Page:Dumas - Les Trois Mousquetaires - 1849.pdf/311

La bibliothèque libre.
Cette page a été validée par deux contributeurs.

Le lendemain au matin d’Artagnan courut chez Athos. Il était engagé dans une si singulière aventure qu’il voulait lui demander conseil. Il lui raconta tout. Athos fronça plusieurs fois le sourcil.

— Votre milady, lui dit-il, me paraît une créature infâme ; mais vous n’en avez pas moins eu tort de la tromper : vous voilà d’une façon ou d’une autre une ennemie terrible sur les bras.

Et tout en lui parlant, Athos regardait avec attention le saphir entouré de diamants qui avait pris au doigt de d’Artagnan la place de la bague de la reine, soigneusement remise dans un écrin.

— Vous regardez cette bague ? dit le Gascon tout glorieux d’étaler aux regards de ses amis un si riche présent.

— Oui, dit Athos, elle me rappelle un bijou de famille.

— Elle est belle, n’est-ce pas ? dit d’Artagnan.

— Magnifique ! répondit Athos ; je ne croyais pas qu’il existât deux saphirs d’une si belle eau. L’avez-vous donc troquée contre votre diamant ?

— Non, dit d’Artagnan : c’est un cadeau de ma belle Anglaise, ou plutôt de ma belle Française ; car, quoique je ne le lui aie point demandé, je suis convaincu qu’elle est née en France.

— Cette bague vous vient de milady ? s’écria Athos avec une voix dans laquelle il était facile de distinguer une grande émotion.

— D’elle-même ; elle me l’a donnée cette nuit.

— Montrez-moi donc cette bague, dit Athos.

— La voici, répondit d’Artagnan en la tirant de son doigt.

Athos l’examina et devint très pâle, puis il l’essaya à l’annulaire de sa main gauche ; elle allait à ce doigt comme si elle eût été faite pour lui.

Un nuage de colère et de vengeance passa sur le front ordinairement calme du gentilhomme.

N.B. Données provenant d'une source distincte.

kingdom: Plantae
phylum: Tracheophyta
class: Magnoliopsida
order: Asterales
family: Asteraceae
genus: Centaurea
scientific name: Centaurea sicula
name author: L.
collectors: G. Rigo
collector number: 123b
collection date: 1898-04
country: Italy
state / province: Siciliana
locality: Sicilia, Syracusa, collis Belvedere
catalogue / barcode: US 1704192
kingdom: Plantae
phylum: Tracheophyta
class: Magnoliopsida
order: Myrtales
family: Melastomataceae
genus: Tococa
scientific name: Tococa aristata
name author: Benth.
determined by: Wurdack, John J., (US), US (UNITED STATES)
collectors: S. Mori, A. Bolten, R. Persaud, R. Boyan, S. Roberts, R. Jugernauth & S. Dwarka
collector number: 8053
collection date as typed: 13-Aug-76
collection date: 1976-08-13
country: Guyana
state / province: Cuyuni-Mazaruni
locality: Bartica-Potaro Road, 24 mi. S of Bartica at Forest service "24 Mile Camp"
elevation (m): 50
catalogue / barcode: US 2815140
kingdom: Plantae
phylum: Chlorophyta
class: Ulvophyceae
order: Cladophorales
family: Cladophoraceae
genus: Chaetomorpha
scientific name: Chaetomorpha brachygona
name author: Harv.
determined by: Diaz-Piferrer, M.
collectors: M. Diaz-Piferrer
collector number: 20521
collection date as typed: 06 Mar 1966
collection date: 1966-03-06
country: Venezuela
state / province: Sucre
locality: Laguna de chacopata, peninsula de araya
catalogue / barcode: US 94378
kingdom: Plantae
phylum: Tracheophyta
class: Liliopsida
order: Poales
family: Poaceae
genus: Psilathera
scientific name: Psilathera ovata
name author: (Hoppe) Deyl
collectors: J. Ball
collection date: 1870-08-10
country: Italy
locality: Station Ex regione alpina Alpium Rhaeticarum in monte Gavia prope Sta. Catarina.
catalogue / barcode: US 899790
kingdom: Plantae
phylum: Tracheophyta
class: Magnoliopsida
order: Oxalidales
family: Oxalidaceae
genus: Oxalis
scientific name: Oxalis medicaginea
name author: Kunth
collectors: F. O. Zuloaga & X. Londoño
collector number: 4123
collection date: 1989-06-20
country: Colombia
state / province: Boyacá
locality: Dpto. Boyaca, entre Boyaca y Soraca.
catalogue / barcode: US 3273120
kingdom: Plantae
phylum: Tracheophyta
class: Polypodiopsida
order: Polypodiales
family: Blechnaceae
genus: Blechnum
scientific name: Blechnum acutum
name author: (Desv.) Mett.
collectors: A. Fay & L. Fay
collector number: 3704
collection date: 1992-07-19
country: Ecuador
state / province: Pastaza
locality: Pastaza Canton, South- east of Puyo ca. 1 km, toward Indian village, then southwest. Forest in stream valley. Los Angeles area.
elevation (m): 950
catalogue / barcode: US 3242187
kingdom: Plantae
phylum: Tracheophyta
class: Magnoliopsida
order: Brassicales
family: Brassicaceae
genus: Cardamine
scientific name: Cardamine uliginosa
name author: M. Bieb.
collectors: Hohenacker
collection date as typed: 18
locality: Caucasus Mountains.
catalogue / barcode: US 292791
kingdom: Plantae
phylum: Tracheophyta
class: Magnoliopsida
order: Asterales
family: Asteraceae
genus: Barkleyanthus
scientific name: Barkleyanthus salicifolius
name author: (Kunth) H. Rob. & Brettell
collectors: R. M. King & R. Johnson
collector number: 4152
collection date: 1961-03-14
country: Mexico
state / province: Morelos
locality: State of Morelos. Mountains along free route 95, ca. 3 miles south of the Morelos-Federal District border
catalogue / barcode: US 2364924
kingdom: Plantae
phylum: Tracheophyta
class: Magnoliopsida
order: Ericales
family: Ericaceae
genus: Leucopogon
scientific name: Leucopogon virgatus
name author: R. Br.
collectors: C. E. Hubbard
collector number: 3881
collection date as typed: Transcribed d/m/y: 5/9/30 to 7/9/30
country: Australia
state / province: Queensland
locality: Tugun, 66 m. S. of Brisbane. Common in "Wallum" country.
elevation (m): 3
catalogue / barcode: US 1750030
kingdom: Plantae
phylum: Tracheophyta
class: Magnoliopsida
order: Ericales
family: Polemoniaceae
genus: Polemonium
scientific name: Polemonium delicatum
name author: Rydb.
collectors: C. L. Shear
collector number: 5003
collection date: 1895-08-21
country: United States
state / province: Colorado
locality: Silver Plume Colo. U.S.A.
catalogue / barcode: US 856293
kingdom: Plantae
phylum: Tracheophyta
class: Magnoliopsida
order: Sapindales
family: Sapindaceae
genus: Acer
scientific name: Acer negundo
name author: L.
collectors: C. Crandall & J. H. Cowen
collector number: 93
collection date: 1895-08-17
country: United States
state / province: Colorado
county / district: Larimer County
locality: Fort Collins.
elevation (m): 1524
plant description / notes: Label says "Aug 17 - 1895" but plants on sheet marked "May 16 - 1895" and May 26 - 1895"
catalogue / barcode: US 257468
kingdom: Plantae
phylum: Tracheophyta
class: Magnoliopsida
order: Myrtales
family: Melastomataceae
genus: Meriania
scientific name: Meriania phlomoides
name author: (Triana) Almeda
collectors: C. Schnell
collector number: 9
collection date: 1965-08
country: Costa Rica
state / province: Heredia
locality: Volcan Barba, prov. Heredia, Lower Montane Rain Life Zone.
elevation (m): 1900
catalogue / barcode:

— Il est impossible que ce soit la même, dit-il ; comment cette bague se trouverait-elle entre les mains de milady Clarick de Winter ! Et cependant il est bien difficile qu’il y ait entre deux bijoux une pareille ressemblance.

— Connaissez-vous cette bague ? demanda d’Artagnan.

— J’avais cru la reconnaître, dit Athos ; mais sans doute que je me trompais.

Et il la rendit à d’Artagnan, sans cesser cependant de la regarder.

— Je vous en prie, dit-il au bout d’un instant, d’Artagnan, ôtez cette bague de votre doigt ou tournez-en le chaton en dedans ; elle me rappelle de si cruels souvenirs que je n’aurais pas ma tête pour causer avec vous. Ne veniez-vous pas me demander des conseils ? ne me disiez-vous point que vous étiez embarrassé sur ce que vous deviez faire ? Mais attendez, rendez-moi ce saphir : celui dont je voulais parler doit avoir une de ses faces éraillée par suite d’un accident.

D’Artagnan tira de nouveau la bague de son doigt et la rendit à Athos.

Athos tressaillit : — Voyez, dit-il, voyez ; n’est-ce pas étrange ! Et il montrait à d’Artagnan cette égratignure qu’il se rappelait devoir exister.

— Mais de qui vous venait ce saphir, Athos ?

— De ma mère, qui le tenait de sa mère à elle. Comme je vous le dis, c’est un vieux bijou qui ne devait jamais sortir de la famille.

— Et vous l’avez… vendu ? demanda avec hésitation d’Artagnan.